[Recorded data]
"""
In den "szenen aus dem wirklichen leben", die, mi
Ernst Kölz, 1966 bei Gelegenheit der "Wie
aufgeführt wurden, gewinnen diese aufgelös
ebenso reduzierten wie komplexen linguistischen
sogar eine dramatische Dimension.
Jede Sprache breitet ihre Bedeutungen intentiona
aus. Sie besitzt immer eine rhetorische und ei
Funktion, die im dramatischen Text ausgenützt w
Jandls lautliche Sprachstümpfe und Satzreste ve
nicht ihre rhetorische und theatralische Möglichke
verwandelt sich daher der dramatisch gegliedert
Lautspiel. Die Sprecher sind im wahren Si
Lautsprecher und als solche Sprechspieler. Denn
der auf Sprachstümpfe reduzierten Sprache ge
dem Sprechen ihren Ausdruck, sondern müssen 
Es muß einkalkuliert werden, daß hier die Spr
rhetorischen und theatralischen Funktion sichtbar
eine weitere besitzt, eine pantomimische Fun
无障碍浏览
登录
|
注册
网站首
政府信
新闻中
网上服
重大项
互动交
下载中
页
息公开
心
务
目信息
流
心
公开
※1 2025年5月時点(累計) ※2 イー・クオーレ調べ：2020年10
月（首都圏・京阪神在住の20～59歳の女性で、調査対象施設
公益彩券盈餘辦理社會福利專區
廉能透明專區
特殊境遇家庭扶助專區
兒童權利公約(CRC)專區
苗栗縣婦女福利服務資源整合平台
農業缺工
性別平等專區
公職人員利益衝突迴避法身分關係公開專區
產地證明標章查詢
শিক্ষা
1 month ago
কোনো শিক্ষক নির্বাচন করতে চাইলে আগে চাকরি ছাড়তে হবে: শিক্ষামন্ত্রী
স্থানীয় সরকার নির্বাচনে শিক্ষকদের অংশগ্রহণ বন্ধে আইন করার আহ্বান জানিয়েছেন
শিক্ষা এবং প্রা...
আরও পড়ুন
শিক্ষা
"""
> _Exercise goal_: Copy out the full set of entries without altering anything.

> _Answer for the task_:
In den "szenen aus dem wirklichen leben", die, mi
Ernst Kölz, 1966 bei Gelegenheit der "Wie
aufgeführt wurden, gewinnen diese aufgelös
ebenso reduzierten wie komplexen linguistischen
sogar eine dramatische Dimension.
Jede Sprache breitet ihre Bedeutungen intentiona
aus. Sie besitzt immer eine rhetorische und ei
Funktion, die im dramatischen Text ausgenützt w
Jandls lautliche Sprachstümpfe und Satzreste ve
nicht ihre rhetorische und theatralische Möglichke
verwandelt sich daher der dramatisch gegliedert
Lautspiel. Die Sprecher sind im wahren Si
Lautsprecher und als solche Sprechspieler. Denn
der auf Sprachstümpfe reduzierten Sprache ge
dem Sprechen ihren Ausdruck, sondern müssen 
Es muß einkalkuliert werden, daß hier die Spr
rhetorischen und theatralischen Funktion sichtbar
eine weitere besitzt, eine pantomimische Fun
无障碍浏览
登录
|
注册
网站首
政府信
新闻中
网上服
重大项
互动交
下载中
页
息公开
心
务
目信息
流
心
公开
※1 2025年5月時点(累計) ※2 イー・クオーレ調べ：2020年10
月（首都圏・京阪神在住の20～59歳の女性で、調査対象施設
公益彩券盈餘辦理社會福利專區
廉能透明專區
特殊境遇家庭扶助專區
兒童權利公約(CRC)專區
苗栗縣婦女福利服務資源整合平台
農業缺工
性別平等專區
公職人員利益衝突迴避法身分關係公開專區
產地證明標章查詢
শিক্ষা
1 month ago
কোনো শিক্ষক নির্বাচন করতে চাইলে আগে চাকরি ছাড়তে হবে: শিক্ষামন্ত্রী
স্থানীয় সরকার নির্বাচনে শিক্ষকদের অংশগ্রহণ বন্ধে আইন করার আহ্বান জানিয়েছেন
শিক্ষা এবং প্রা...
আরও পড়ুন
শিক্ষা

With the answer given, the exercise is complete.